* begin Selected text *
Did I define my forward method correctly?

Thanks!

@deepgravity,

I think I would try something like this:

 def forward(self, input_dict, state, seq_lens):
        input_dict1 = input_dict.copy()
        input_dict2 = input_dict.copy()
        input_dict1["obs"] = input_dict["obs"][0]  
        input_dict2["obs"] = input_dict["obs"][1] 
        fc_out, _ = self.torch_sub_fc_model(input_dict1, state, seq_lens)
        cnn_out, _ = self.torch_sub_vis_model(input_dict2, state, seq_lens)

@mannyv
Thanks for your reply and sample code.

I think now it works. This is the new code for those who need complex observation:

import argparse
import gym
from gym.spaces import Discrete, Box
import numpy as np
import os
import random

import ray
from ray import tune
from ray.rllib.agents import ppo
from ray.rllib.env.env_context import EnvContext
from ray.rllib.models import ModelCatalog
from ray.rllib.models.torch.torch_modelv2 import TorchModelV2
from ray.rllib.models.torch.fcnet import FullyConnectedNetwork as TorchFC
from ray.rllib.models.torch.visionnet import VisionNetwork as TorchVis
from ray.rllib.utils.framework import try_import_torch
from ray.rllib.utils.test_utils import check_learning_achieved
from ray.tune.logger import pretty_print

torch, nn = try_import_torch()
import torch.nn.functional as F

complex_obs_space = True

class SimpleCorridor(gym.Env):
    def __init__(self, config: EnvContext):
        self.end_pos = config["corridor_length"]
        self.cur_pos = 0
        self.action_space = Discrete(2)
        
        self.observation_space = Box(0.0, 
                                     self.end_pos, 
                                     shape=(1, ), 
                                     dtype=np.float32)
        
        self.observation_space_cnn = gym.spaces.Box(low=0, 
                                                    high=255,
                                                    shape=(42, 42, 3),
                                                    dtype=np.uint8)
        
        if complex_obs_space:
            self.observation_space = gym.spaces.Tuple((self.observation_space, 
                                                self.observation_space_cnn))
        
        self.seed(config.worker_index * config.num_workers)

    def reset(self):
        self.cur_pos = 0
        self.obs_arr_conv = np.zeros((42, 42, 3))
* end Selected text *
* begin Given records *
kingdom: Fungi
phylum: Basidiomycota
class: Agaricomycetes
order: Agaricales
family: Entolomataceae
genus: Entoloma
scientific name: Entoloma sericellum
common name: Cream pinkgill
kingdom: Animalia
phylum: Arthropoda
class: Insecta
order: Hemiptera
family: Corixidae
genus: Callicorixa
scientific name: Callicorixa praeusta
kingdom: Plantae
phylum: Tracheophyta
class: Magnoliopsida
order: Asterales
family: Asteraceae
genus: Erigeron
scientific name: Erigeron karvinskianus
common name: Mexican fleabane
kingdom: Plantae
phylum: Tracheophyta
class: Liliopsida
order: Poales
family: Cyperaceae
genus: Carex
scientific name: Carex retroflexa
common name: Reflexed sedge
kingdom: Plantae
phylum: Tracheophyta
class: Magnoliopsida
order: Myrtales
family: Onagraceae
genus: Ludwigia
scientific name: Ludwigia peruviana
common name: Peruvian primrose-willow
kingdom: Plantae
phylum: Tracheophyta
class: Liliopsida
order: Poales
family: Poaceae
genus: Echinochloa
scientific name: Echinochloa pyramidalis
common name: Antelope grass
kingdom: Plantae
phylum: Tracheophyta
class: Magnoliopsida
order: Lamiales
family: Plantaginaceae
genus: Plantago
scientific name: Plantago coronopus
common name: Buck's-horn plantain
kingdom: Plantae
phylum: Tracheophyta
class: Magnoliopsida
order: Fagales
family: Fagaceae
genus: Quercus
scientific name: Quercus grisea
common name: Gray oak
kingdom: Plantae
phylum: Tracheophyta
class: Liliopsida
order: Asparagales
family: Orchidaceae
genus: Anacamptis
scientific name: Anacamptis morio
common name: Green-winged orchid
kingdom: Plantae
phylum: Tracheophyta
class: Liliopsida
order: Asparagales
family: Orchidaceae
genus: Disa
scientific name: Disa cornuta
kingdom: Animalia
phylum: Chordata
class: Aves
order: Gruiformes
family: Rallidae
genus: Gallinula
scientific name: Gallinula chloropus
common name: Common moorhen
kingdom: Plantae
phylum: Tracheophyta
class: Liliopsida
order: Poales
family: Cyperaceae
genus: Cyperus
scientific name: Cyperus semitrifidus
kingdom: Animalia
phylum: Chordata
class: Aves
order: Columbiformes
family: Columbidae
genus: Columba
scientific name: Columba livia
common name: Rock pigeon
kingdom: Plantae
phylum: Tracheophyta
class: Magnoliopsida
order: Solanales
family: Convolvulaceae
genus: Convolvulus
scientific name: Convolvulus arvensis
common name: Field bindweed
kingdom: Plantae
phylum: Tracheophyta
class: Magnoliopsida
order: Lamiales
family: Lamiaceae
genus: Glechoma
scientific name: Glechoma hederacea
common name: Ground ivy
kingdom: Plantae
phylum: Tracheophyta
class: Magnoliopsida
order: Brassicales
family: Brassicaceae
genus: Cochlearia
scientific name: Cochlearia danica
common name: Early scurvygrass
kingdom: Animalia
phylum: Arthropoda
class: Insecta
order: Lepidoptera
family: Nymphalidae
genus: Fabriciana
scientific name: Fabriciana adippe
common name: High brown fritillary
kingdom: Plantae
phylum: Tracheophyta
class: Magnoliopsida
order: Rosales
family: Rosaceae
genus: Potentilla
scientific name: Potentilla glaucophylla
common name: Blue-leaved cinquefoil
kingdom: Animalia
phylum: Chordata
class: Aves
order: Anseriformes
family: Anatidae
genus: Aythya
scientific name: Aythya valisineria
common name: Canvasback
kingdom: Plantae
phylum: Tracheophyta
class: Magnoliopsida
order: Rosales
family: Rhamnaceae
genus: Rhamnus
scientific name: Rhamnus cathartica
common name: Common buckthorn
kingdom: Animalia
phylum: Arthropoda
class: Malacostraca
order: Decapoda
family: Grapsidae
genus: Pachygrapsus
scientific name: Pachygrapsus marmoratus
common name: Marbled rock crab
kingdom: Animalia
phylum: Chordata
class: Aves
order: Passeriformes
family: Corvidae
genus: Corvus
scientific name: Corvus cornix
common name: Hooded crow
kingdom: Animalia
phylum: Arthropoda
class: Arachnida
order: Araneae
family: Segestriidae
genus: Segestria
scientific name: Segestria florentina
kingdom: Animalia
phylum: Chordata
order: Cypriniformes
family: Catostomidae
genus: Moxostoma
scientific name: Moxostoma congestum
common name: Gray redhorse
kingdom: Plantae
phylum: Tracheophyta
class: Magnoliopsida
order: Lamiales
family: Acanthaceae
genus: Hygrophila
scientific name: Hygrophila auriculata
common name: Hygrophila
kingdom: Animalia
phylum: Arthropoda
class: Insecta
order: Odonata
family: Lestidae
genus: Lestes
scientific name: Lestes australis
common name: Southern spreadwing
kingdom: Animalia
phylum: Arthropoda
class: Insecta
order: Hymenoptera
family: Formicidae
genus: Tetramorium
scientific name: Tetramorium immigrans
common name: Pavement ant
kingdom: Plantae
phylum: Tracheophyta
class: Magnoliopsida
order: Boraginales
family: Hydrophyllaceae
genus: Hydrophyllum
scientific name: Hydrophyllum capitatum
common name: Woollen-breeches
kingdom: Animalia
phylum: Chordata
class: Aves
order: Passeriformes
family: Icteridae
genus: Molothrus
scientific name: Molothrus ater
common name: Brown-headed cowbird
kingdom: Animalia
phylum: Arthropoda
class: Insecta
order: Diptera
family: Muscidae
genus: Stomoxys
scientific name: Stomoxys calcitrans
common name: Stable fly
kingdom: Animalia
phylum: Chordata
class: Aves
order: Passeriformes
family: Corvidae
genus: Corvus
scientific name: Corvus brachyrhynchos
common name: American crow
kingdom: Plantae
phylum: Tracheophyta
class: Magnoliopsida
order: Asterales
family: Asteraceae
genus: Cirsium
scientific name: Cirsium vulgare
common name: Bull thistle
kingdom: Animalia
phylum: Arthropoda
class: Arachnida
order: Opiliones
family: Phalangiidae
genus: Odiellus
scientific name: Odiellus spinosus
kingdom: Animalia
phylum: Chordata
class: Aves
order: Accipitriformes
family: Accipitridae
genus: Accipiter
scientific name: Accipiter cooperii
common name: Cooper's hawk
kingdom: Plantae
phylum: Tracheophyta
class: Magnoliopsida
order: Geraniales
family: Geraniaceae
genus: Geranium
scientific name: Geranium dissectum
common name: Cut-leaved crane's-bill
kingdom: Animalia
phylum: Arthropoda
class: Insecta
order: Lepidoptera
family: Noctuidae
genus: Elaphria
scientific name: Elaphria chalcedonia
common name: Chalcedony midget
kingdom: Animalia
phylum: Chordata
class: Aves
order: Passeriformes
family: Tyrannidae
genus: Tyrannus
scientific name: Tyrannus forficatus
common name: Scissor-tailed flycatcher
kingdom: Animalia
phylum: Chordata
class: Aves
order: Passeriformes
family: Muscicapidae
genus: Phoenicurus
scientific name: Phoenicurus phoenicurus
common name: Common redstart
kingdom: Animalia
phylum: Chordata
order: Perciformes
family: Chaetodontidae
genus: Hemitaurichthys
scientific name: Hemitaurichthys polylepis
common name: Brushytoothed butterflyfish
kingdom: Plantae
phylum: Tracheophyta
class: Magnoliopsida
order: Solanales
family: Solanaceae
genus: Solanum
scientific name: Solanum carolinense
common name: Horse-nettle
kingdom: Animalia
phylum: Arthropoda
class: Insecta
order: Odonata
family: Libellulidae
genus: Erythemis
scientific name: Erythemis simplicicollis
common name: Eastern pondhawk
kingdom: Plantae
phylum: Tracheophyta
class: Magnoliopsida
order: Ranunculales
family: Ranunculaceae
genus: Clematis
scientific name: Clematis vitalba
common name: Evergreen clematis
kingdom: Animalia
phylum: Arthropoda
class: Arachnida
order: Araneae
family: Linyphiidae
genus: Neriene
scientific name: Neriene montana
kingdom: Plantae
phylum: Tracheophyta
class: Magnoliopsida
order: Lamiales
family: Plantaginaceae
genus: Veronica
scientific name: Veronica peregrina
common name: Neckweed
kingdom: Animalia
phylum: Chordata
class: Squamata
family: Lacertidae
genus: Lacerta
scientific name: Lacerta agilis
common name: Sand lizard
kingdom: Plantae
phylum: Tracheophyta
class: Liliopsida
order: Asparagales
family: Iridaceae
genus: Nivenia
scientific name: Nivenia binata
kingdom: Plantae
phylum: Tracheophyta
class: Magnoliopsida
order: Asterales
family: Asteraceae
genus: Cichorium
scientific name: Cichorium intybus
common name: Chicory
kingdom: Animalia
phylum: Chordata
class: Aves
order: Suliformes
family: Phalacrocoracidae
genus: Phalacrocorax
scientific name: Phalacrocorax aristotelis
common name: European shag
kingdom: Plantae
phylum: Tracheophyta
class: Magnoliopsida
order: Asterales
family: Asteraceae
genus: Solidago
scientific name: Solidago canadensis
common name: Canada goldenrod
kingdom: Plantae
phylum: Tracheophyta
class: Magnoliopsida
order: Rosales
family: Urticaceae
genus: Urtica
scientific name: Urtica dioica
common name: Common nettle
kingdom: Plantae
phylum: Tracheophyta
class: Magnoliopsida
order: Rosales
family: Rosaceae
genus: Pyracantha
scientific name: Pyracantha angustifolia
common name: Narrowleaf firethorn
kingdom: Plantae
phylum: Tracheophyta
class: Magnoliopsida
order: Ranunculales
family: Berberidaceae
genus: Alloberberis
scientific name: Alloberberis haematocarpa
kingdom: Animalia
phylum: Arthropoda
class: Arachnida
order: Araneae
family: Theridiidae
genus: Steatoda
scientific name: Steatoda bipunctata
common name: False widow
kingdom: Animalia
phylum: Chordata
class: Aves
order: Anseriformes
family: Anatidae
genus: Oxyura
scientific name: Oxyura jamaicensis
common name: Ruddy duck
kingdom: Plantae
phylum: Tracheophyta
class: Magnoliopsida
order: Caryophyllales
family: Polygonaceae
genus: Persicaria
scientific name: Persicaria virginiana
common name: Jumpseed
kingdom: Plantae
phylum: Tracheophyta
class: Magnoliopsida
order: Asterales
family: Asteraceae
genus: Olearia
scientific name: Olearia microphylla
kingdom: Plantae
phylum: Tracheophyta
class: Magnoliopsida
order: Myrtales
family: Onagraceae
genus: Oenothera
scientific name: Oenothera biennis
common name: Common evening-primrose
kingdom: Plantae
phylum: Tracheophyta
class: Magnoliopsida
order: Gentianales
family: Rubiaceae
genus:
* end Given records *
Problem set
1. Please repeat the passage from the forum thread on the RLlib custom model, starting with "input_dict2 = input_dict.copy()" and going on through "and sample code.".
2. Write the next part of the forum thread on the RLlib custom model, picking up right after its last line.

Task results
1.
input_dict2 = input_dict.copy()
        input_dict1["obs"] = input_dict["obs"][0]  
        input_dict2["obs"] = input_dict["obs"][1] 
        fc_out, _ = self.torch_sub_fc_model(input_dict1, state, seq_lens)
        cnn_out, _ = self.torch_sub_vis_model(input_dict2, state, seq_lens)

@mannyv
Thanks for your reply and sample code.

2.
        observations = ([self.cur_pos], self.obs_arr_conv)
        if complex_obs_space:
            return observations
        else:
            return [self.cur_pos]

    def step(self, action):
        assert action in [0, 1], action
        if action == 0 and self.cur_pos > 0:
            self.cur_pos -= 1
        elif action == 1:
            self.cur_pos += 1
        done = self.cur_pos >= self.end_pos
        if complex_obs_space:
            return (([self.cur_pos], self.obs_arr_conv)), random.random() * 2 if done else -0.1, done, {}
        else:
            return [self.cur_pos], random.random() * 2 if done else -0.1, done, {}
        

    def seed(self, seed=None):
        random.seed(seed)


class TorchCustomModel(TorchModelV2, nn.Module):
    def __init__(self, obs_space, action_space, num_outputs, 
                     model_config, name):
        
        TorchModelV2.__init__(self, obs_space, action_space, num_outputs,
                              model_config, name)
        nn.Module.__init__(self)

        if complex_obs_space:
            self.torch_sub_fc_model = TorchFC(obs_space.original_space[0], action_space, num_outputs,
                                        model_config, name)
        
            self.torch_sub_vis_model = TorchVis(obs_space.original_space[1], action_space, num_outputs,
                                            model_config, name)
            
            self.value_f = nn.Linear(2*action_space.n, action_space.n)
            self.head = nn.Linear(action_space.n, num_outputs)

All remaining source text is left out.